J. T. went over to see what they needed then yelled over his shoulder. “Riley, swing that light over here, would ya?” The detective motioned to his men to move aside.
Riley shined the light up the corridor the officers provided then looked at Biddy. “He wants our tips. He wants our light. He just doesn’t want us here.”
“You know what they say about wanting something.” Biddy grinned, still filming. “He can shit in one hand and wait for the other one to fill up.”
A dark sedan pulled in at the end of the current line of cars with another squad car close behind. Blue lights flashed on and off over the headstones and line of police cars.
When the lights on the sedan dimmed then disappeared, the driver’s door opened. DA Investigator Massey emerged, dressed as though she was on her way in for a City Hall meeting.
“She ain’t happy either,” Biddy muttered, lowering his camera.
“Yeah, I’m two for two.” Riley’s chuckle died in his throat. J. T. wouldn’t have had a chance to talk to her about not executing a warrant yet. This wasn’t the place or time for the detective to put in a word for Riley.
Would she believe him if Riley told her he was just as surprised to be here as she was to see him here?
Chapter 29
“For the love of God, Walker, is that you?” Kirsten Massey’s words pulsed out on angry white clouds in the chilled air.

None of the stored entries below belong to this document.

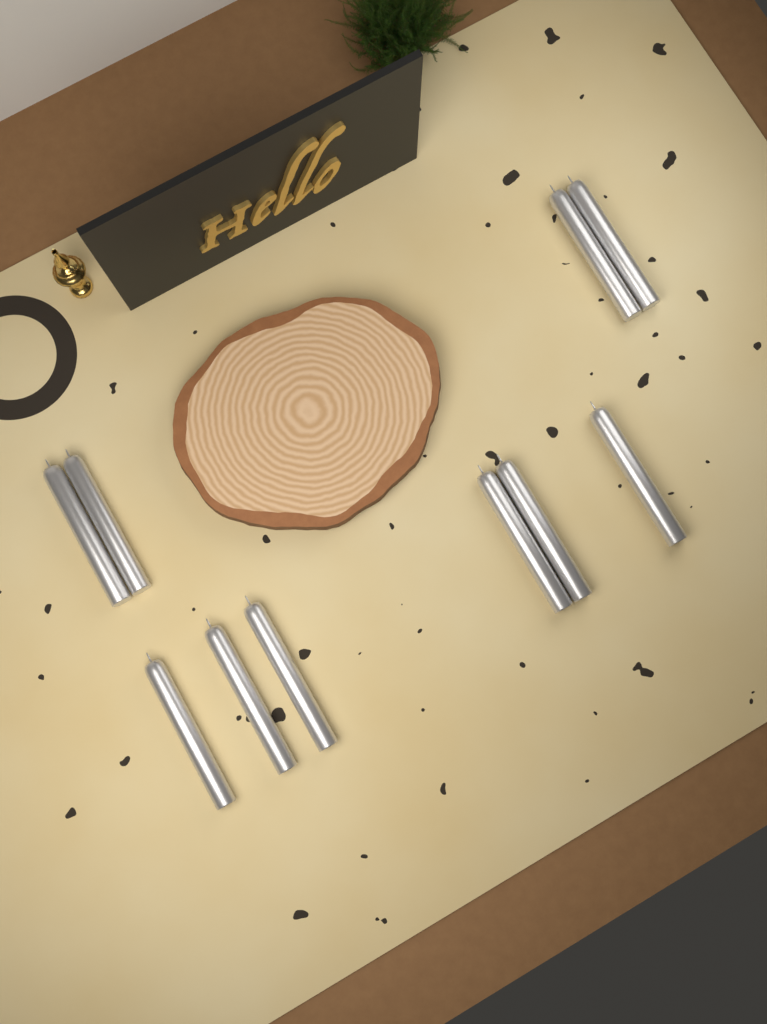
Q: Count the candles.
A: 10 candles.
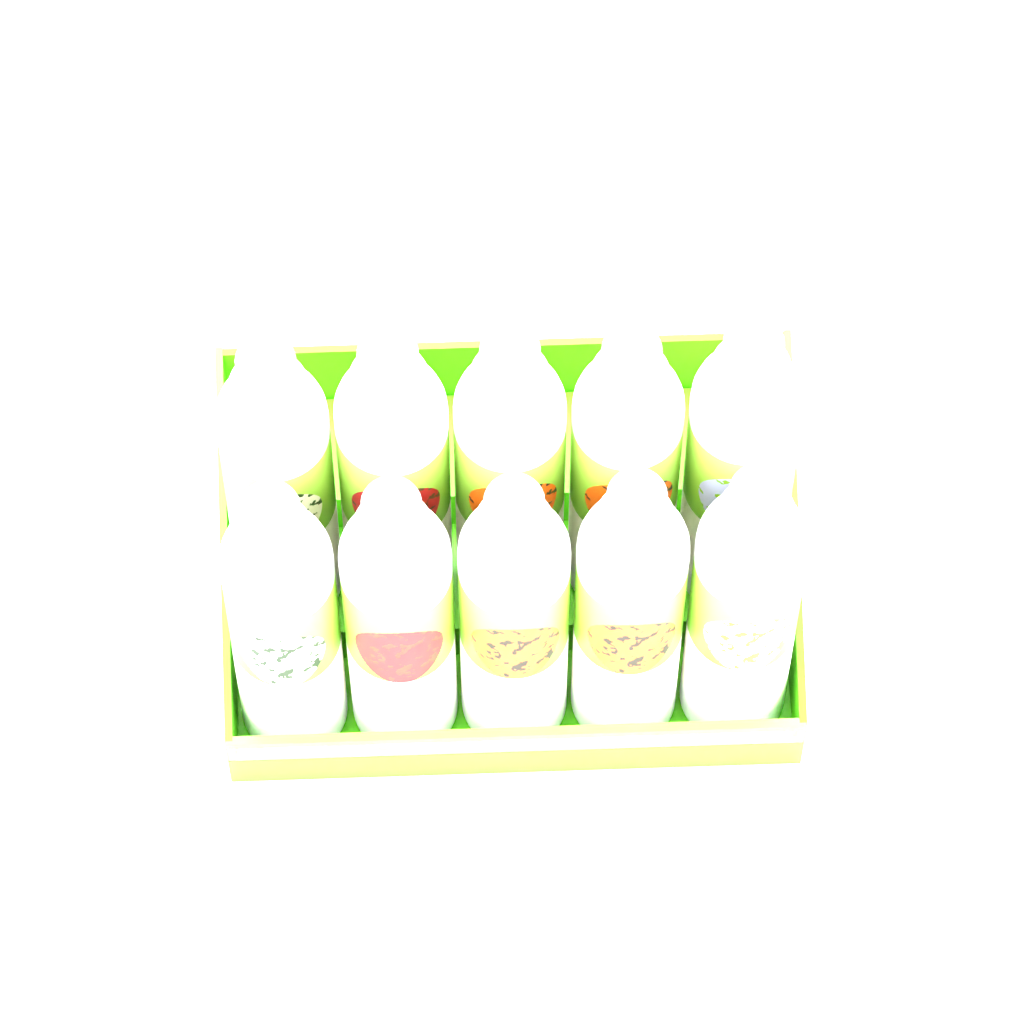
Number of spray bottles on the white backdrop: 10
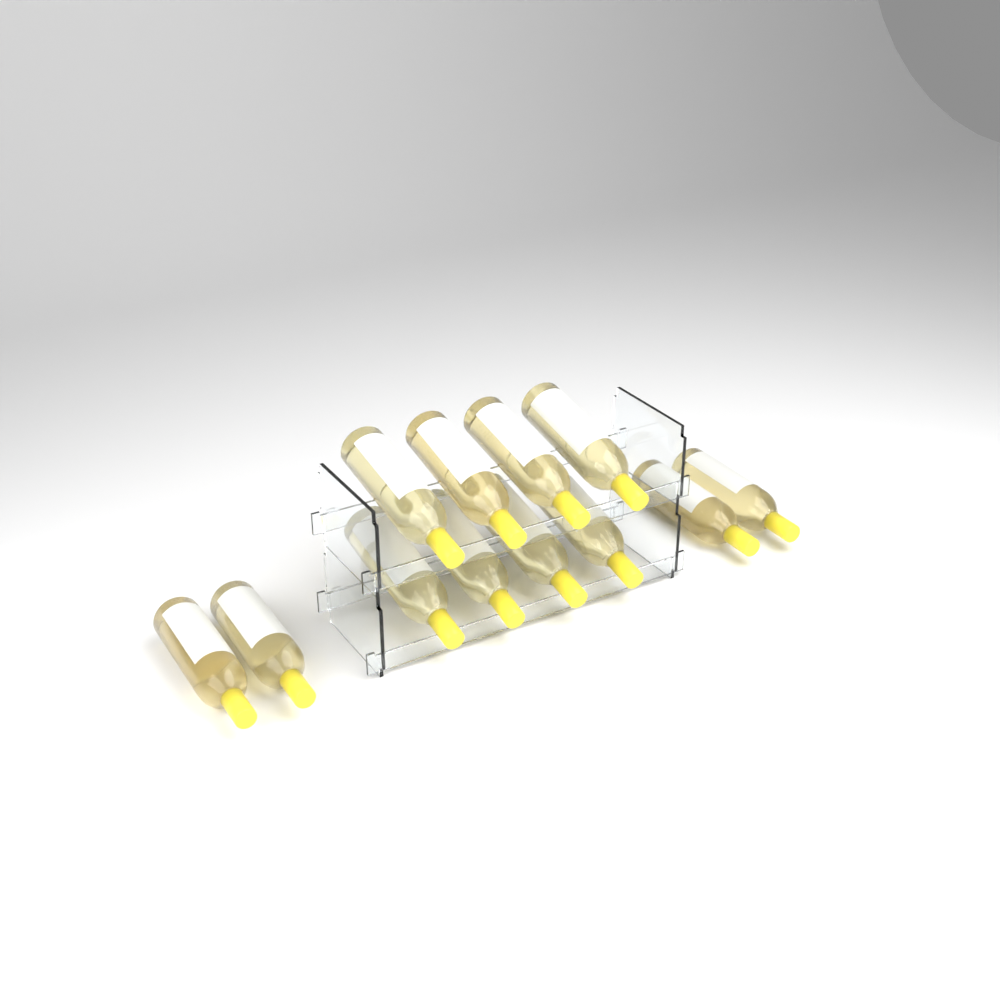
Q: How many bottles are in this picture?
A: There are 12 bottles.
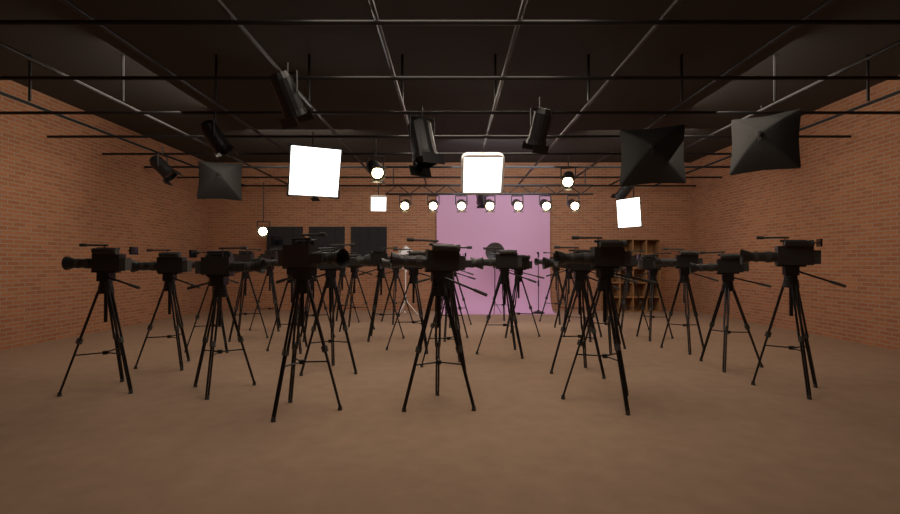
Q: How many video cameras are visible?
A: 33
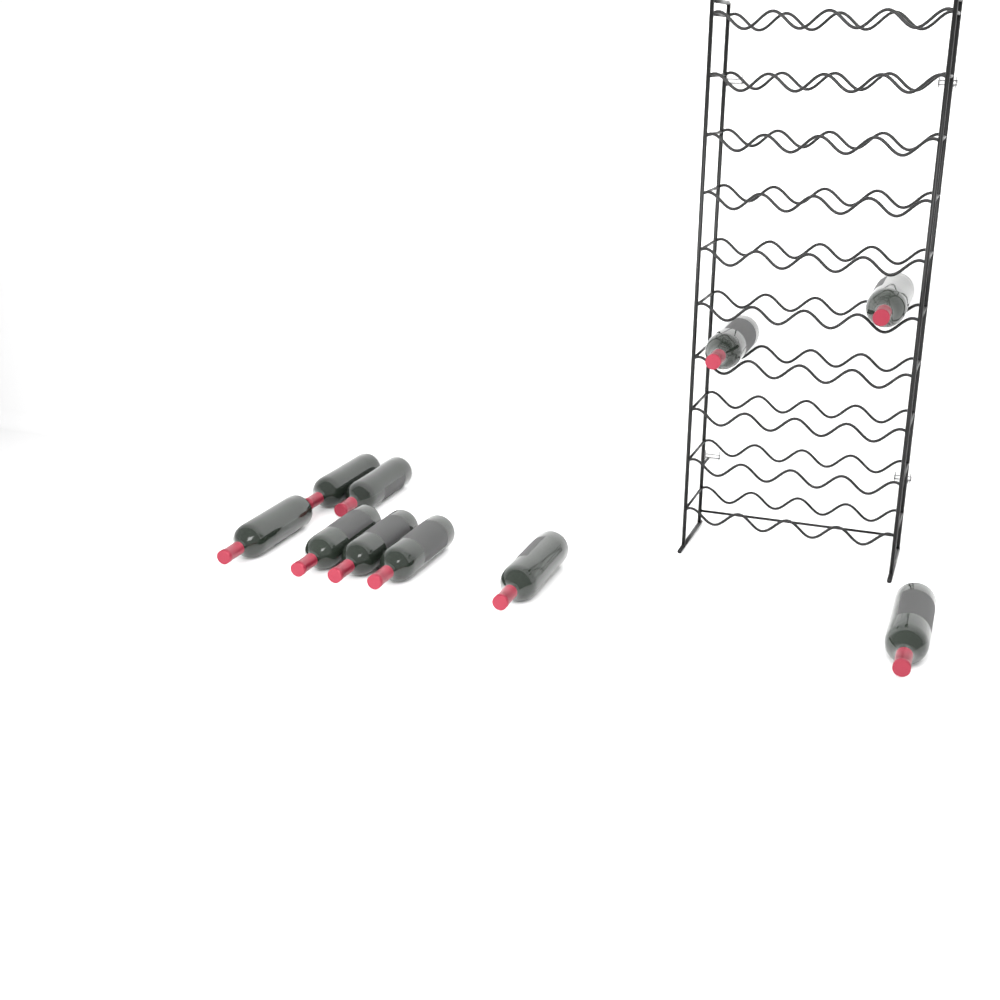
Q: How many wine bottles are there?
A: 10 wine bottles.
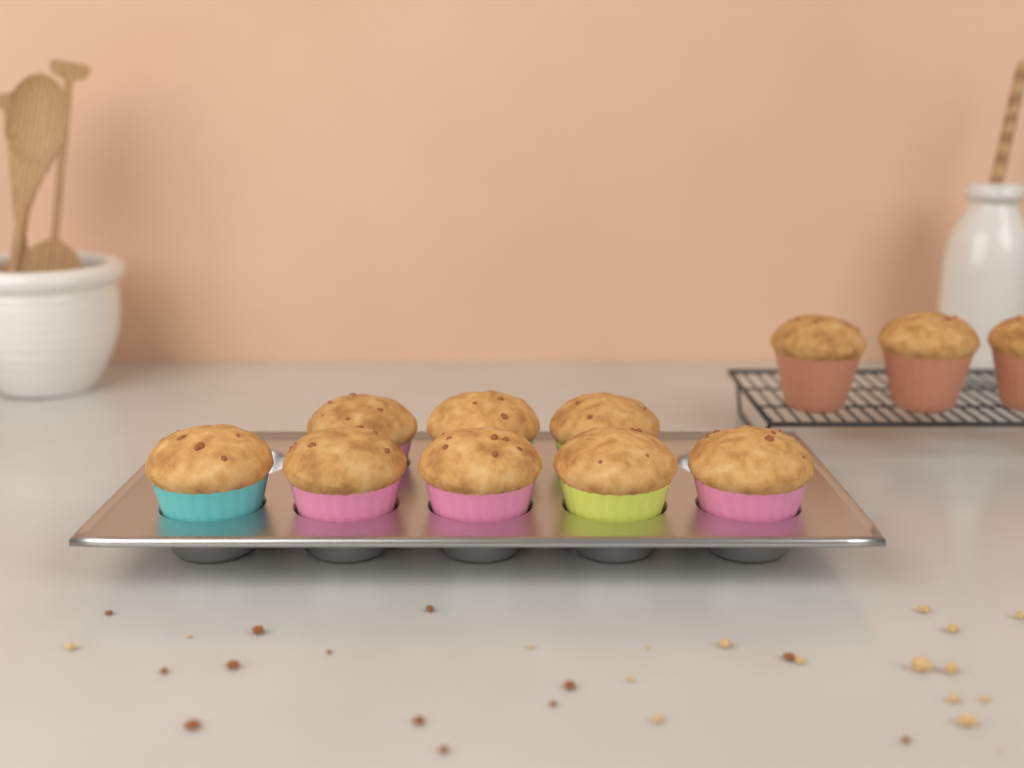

Riley watched her silhouette split the patrol car headlights as she made a straight line to him, hips swaying with each sharp step, black hair flicking back and forth in angry sweeps. Direct contrast to her surroundings. She couldn’t be more noticeable if she wore clothes outlined in neon lighting.
He checked J. T.’s men to see that they had extra spotlights in place now so he gave Biddy a nod then shifted the light to the side of Investigator Massey in a way that didn’t blind her. Biddy panned his camera vertically from the ground up, which meant he was getting Massey from her short boots and black pants, beige sweater and a knee-length wool coat just as dark as the pants all the way up to her slinky black hair.